• _EXERCISE MATERIALS_

-----

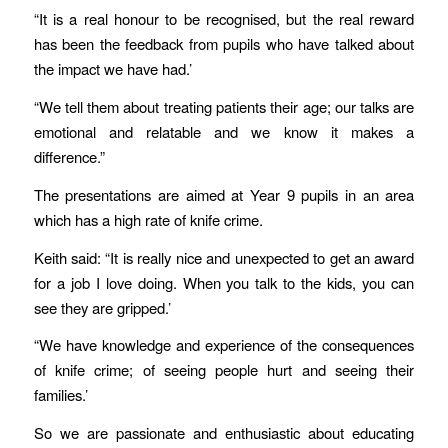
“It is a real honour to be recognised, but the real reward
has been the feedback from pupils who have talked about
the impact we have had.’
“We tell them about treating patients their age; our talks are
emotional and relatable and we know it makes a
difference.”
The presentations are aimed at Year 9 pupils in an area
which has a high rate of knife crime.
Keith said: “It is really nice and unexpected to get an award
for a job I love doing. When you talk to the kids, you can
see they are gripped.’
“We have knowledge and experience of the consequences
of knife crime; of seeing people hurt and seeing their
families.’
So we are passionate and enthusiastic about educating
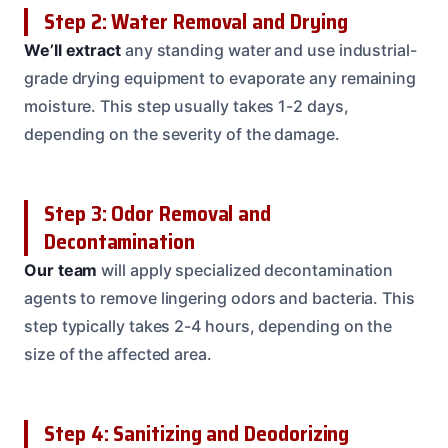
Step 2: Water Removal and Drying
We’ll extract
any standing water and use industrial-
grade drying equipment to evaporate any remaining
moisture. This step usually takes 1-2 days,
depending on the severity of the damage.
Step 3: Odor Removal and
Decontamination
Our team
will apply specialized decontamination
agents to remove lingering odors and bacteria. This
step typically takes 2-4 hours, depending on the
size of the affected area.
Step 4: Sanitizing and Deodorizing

-----

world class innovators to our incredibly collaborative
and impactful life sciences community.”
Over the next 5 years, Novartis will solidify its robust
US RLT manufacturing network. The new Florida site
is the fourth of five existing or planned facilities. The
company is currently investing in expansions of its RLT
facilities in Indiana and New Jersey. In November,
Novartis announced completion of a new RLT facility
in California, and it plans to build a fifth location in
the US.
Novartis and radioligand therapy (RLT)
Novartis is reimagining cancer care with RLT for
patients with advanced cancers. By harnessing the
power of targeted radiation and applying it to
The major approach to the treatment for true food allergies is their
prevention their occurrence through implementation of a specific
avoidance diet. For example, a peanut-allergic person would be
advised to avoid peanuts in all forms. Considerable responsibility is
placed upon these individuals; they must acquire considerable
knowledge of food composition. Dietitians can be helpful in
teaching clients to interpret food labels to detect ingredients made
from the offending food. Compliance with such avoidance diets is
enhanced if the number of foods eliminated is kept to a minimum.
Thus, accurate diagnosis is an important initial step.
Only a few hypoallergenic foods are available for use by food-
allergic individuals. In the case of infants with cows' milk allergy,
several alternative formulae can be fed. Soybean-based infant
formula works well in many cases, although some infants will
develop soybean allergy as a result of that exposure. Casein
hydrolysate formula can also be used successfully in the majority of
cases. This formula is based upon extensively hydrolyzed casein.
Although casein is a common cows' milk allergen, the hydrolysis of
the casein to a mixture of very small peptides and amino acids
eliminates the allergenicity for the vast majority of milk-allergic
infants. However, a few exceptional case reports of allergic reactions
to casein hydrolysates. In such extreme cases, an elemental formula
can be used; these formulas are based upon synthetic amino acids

-----

• _REQUIRED ACTION_
Find the line with "the casein to" in the material above. Reproduce it and each line after it up to and including the line with "can be used;".

• _YOUR RESPONSE_
the casein to a mixture of very small peptides and amino acids
eliminates the allergenicity for the vast majority of milk-allergic
infants. However, a few exceptional case reports of allergic reactions
to casein hydrolysates. In such extreme cases, an elemental formula
can be used; these formulas are based upon synthetic amino acids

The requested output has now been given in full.